Richard is utterly unmoved by the clannishness, condemnation and guilt that is often epidemic in Jewish and other ethnic and immigrant families. He is determined to try and be happy, even at 60 years of age. He believes it to be his right, that there is little point in spending the rest of his days watching his wife eat herself to death. I have to say I was with him every step of the way, as unappetizing a person as he is. We learn in every kind of therapy there is that we cannot save other people, that people can only save themselves. This is something Richard got long before I did. I thought his escape was heroic in a very middle-class way. Edie, it turns out, is also looking for the same thing, and in the least likely of places.
Attenberg takes a piercing, sometimes angry, often funny, look at Jewish family values from neurotic and overbearing child rearing to the dubious excesses of child obsession and the Bar Mitzvah ritual. She asks some large and difficult questions. What do we owe the people we live with? What do we owe ourselves? As someone who was born Jewish and grew up in the very culture she is exploring, I have to say she hit home again and again. It is tempting to see some of the people as caricatures but I grew up around every one of them and they did not seem caricatures to me.
I grew up seeing Jewish family life characterized in books, movies, TV – Woody Allen, Molly Goldberg – but it was never funny to me, I saw too much damage, too many victims. In a way, “The Middlesteins” is a novel about victims.
The characters in this book are all looking for love, something that often is smothered in oppressive ethnic ritual and especially in family obligation. I remember having a dreadful battle with my grandmother, who I loved, about the idea of Jewish boys marrying Christian girls. “But grandma,” I pleaded, “don’t we have a right to be happy?” She grabbed me by both cheeks, kissed me on the nose, and quickly said, “no,” she said.”Who is happy?” I thought of Philip Roth and “Portnoy’s Complaint” (for me one of the great books of all time) when I read “The Middlesteins.” We make a lot of jokes about ethnicity and family, but when it comes down to it, Attenberg reminds us that it can be deadly stuff when it comes to living one’s life. Guilt and obligation are suffocating things, diseases in their own right.
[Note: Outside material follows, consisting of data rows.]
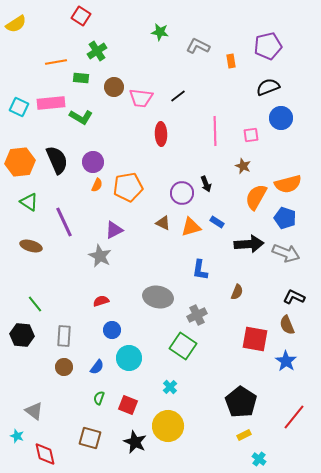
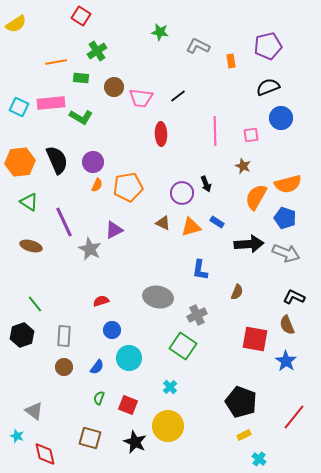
gray star at (100, 256): moved 10 px left, 7 px up
black hexagon at (22, 335): rotated 25 degrees counterclockwise
black pentagon at (241, 402): rotated 12 degrees counterclockwise
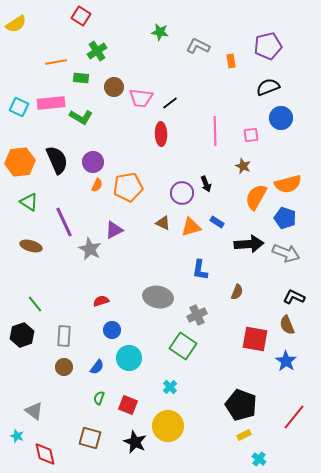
black line at (178, 96): moved 8 px left, 7 px down
black pentagon at (241, 402): moved 3 px down
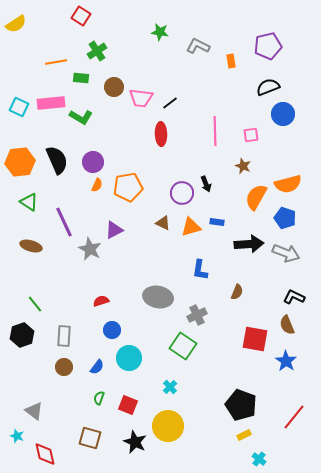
blue circle at (281, 118): moved 2 px right, 4 px up
blue rectangle at (217, 222): rotated 24 degrees counterclockwise
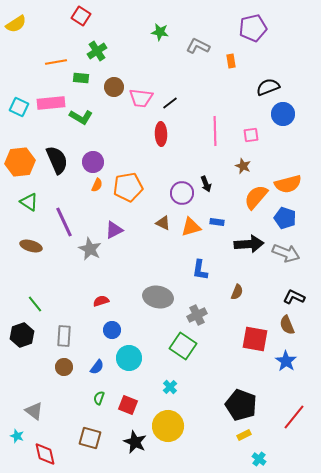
purple pentagon at (268, 46): moved 15 px left, 18 px up
orange semicircle at (256, 197): rotated 12 degrees clockwise
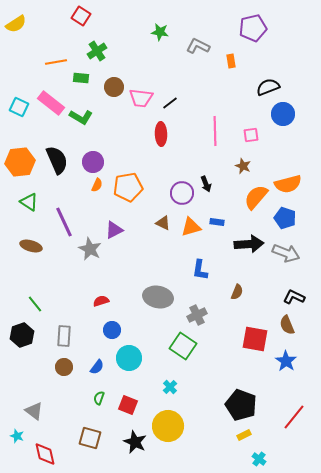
pink rectangle at (51, 103): rotated 44 degrees clockwise
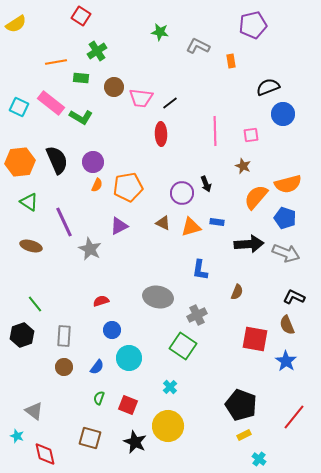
purple pentagon at (253, 28): moved 3 px up
purple triangle at (114, 230): moved 5 px right, 4 px up
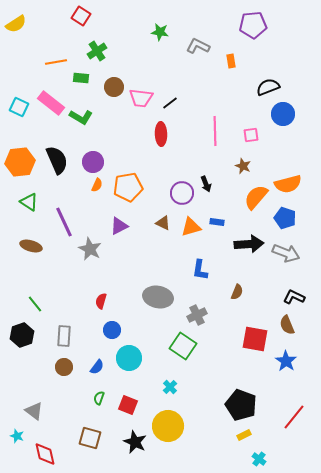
purple pentagon at (253, 25): rotated 8 degrees clockwise
red semicircle at (101, 301): rotated 56 degrees counterclockwise
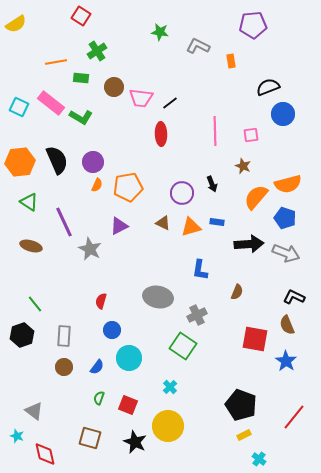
black arrow at (206, 184): moved 6 px right
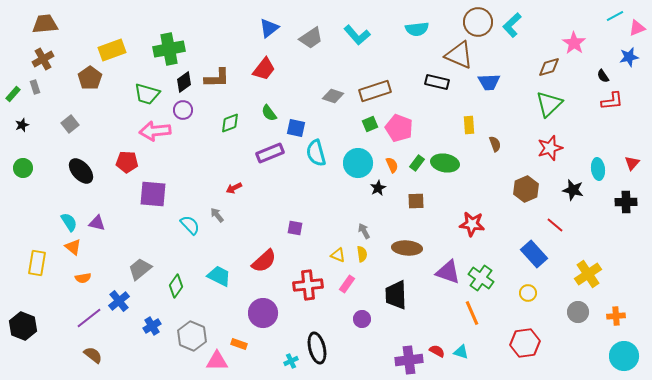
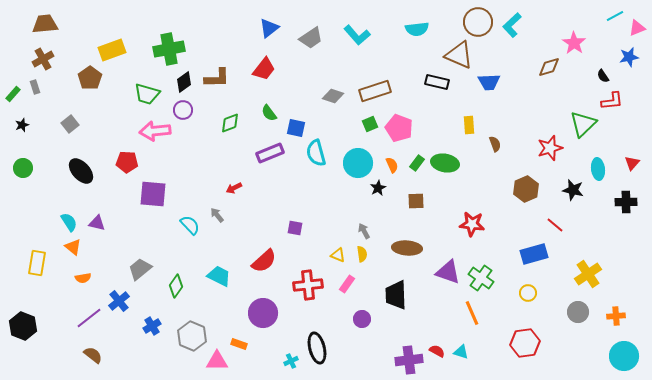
green triangle at (549, 104): moved 34 px right, 20 px down
blue rectangle at (534, 254): rotated 64 degrees counterclockwise
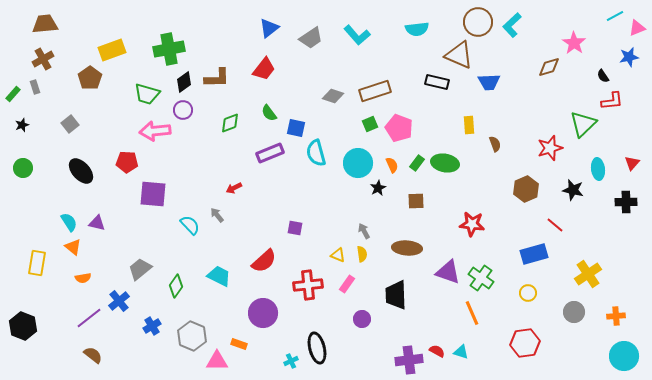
gray circle at (578, 312): moved 4 px left
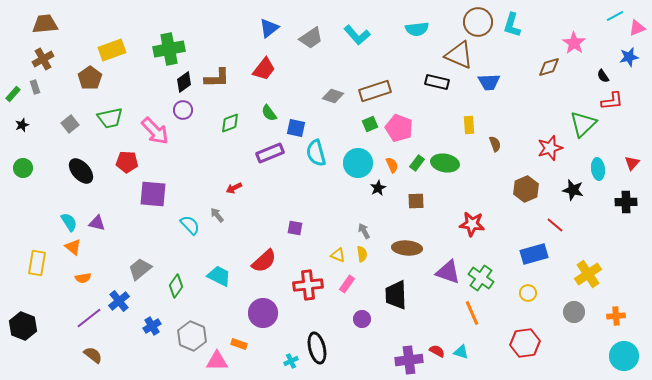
cyan L-shape at (512, 25): rotated 30 degrees counterclockwise
green trapezoid at (147, 94): moved 37 px left, 24 px down; rotated 28 degrees counterclockwise
pink arrow at (155, 131): rotated 128 degrees counterclockwise
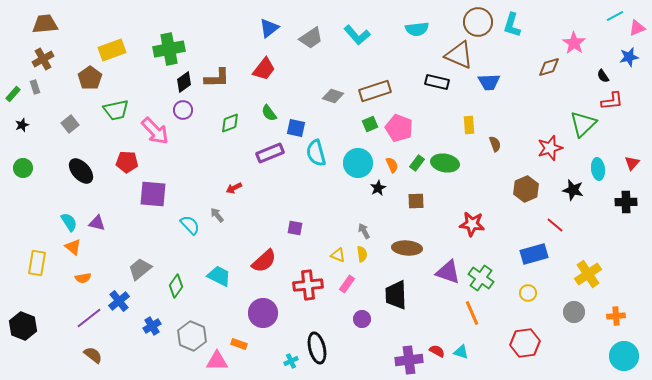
green trapezoid at (110, 118): moved 6 px right, 8 px up
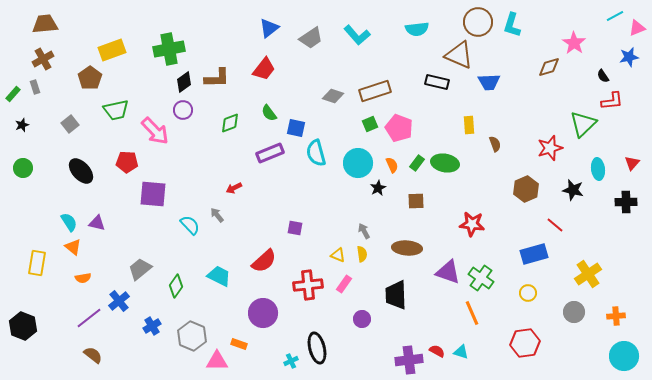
pink rectangle at (347, 284): moved 3 px left
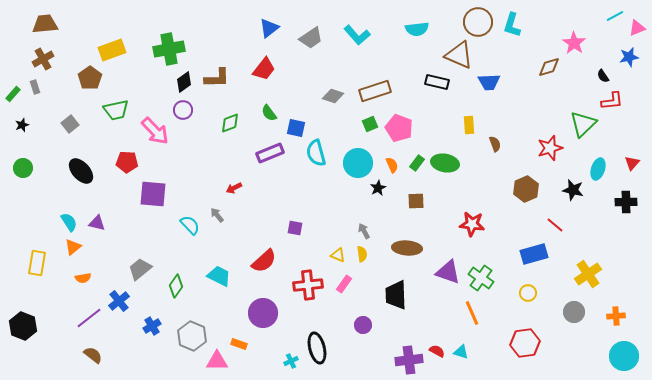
cyan ellipse at (598, 169): rotated 25 degrees clockwise
orange triangle at (73, 247): rotated 42 degrees clockwise
purple circle at (362, 319): moved 1 px right, 6 px down
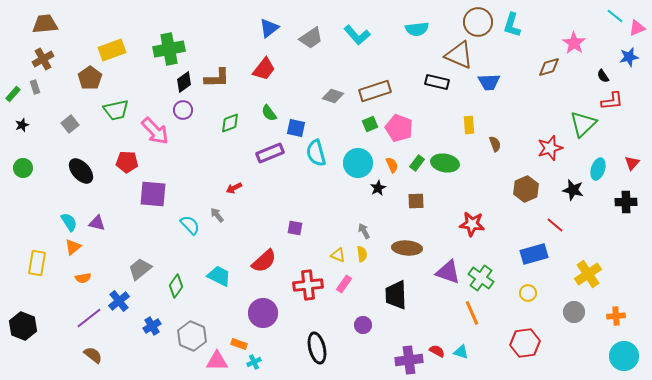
cyan line at (615, 16): rotated 66 degrees clockwise
cyan cross at (291, 361): moved 37 px left, 1 px down
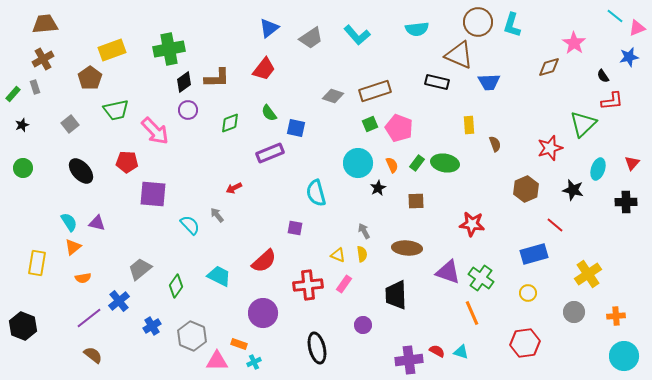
purple circle at (183, 110): moved 5 px right
cyan semicircle at (316, 153): moved 40 px down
This book is riven with longing, hope, loss and broken-hearts. Edie surprises us, not by what she says – she never once really talks about her obesity or confronts it, but what she does. No one in this book ever stops looking for meaning in life, even when it is elusive, unbearable and out of reach. The book is also curiously timely as Gov. Chris Christie of New Jersey struggles to deal with his own obesity as he considers a campaign for the presidency. Is this our business? Is it something only he can do for himself? Does he need to? How much of an explanation of his obesity does he owe us?
“The Middlesteins” explores the whole idea of family responsibility. What do we owe our parents? Our children? Who, exactly, is responsible for who, and to what degree? I know what my grandmother had to say and I was grateful to read what Jami Attenberg had to say in her terrific new novel. It is published by Grand Central Publishing and is available anywhere books are sold. If you wish to buy it, please consider purchasing it either through Battenkill Books, my local bookstore (518 677 2515 or [email protected]), or through your local independent bookstore. One of the many interesting things Attenberg does is tell us how things turn out – she skips ahead a decade in the narrative to tell us what becomes of these people, an innovative and curiously satisfying touch.
I recommend it. The writing is lovely, restrained and precise, the ending is jarring and powerful. If I had a reservation, it was that we heard so little of Edie about her own dilemma. She is a tragic and ghostly figure who never seems to grasp her own life. But maybe that was the point.